▶ Brief
What is needed is an exact copy of all the entries.

[Page-level text extractions]
++++++++

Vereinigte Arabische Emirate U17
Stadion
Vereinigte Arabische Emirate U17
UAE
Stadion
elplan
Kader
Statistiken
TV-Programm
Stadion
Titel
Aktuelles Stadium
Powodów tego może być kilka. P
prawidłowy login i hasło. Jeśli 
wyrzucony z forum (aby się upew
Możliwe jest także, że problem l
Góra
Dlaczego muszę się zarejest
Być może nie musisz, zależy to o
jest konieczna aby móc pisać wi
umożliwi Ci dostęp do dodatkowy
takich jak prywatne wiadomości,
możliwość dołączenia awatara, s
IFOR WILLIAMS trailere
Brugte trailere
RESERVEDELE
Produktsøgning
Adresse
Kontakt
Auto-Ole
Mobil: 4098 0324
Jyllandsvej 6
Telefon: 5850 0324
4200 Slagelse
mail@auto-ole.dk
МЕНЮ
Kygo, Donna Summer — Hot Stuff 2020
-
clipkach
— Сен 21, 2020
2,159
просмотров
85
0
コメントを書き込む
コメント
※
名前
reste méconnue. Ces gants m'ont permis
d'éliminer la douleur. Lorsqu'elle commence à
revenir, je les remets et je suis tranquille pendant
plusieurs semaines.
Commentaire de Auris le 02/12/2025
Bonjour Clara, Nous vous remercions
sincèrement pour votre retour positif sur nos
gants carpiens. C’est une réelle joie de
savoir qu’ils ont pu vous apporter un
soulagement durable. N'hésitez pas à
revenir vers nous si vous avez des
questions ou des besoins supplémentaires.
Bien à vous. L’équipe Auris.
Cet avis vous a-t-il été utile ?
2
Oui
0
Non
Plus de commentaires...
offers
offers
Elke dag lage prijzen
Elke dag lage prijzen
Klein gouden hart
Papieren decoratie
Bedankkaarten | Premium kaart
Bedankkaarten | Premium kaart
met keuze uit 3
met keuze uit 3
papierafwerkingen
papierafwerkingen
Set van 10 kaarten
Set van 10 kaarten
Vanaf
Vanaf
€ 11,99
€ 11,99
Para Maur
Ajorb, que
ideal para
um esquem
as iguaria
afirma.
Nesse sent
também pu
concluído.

++++++++

▶ Result
Vereinigte Arabische Emirate U17
Stadion
Vereinigte Arabische Emirate U17
UAE
Stadion
elplan
Kader
Statistiken
TV-Programm
Stadion
Titel
Aktuelles Stadium
Powodów tego może być kilka. P
prawidłowy login i hasło. Jeśli 
wyrzucony z forum (aby się upew
Możliwe jest także, że problem l
Góra
Dlaczego muszę się zarejest
Być może nie musisz, zależy to o
jest konieczna aby móc pisać wi
umożliwi Ci dostęp do dodatkowy
takich jak prywatne wiadomości,
możliwość dołączenia awatara, s
IFOR WILLIAMS trailere
Brugte trailere
RESERVEDELE
Produktsøgning
Adresse
Kontakt
Auto-Ole
Mobil: 4098 0324
Jyllandsvej 6
Telefon: 5850 0324
4200 Slagelse
mail@auto-ole.dk
МЕНЮ
Kygo, Donna Summer — Hot Stuff 2020
-
clipkach
— Сен 21, 2020
2,159
просмотров
85
0
コメントを書き込む
コメント
※
名前
reste méconnue. Ces gants m'ont permis
d'éliminer la douleur. Lorsqu'elle commence à
revenir, je les remets et je suis tranquille pendant
plusieurs semaines.
Commentaire de Auris le 02/12/2025
Bonjour Clara, Nous vous remercions
sincèrement pour votre retour positif sur nos
gants carpiens. C’est une réelle joie de
savoir qu’ils ont pu vous apporter un
soulagement durable. N'hésitez pas à
revenir vers nous si vous avez des
questions ou des besoins supplémentaires.
Bien à vous. L’équipe Auris.
Cet avis vous a-t-il été utile ?
2
Oui
0
Non
Plus de commentaires...
offers
offers
Elke dag lage prijzen
Elke dag lage prijzen
Klein gouden hart
Papieren decoratie
Bedankkaarten | Premium kaart
Bedankkaarten | Premium kaart
met keuze uit 3
met keuze uit 3
papierafwerkingen
papierafwerkingen
Set van 10 kaarten
Set van 10 kaarten
Vanaf
Vanaf
€ 11,99
€ 11,99
Para Maur
Ajorb, que
ideal para
um esquem
as iguaria
afirma.
Nesse sent
também pu
concluído.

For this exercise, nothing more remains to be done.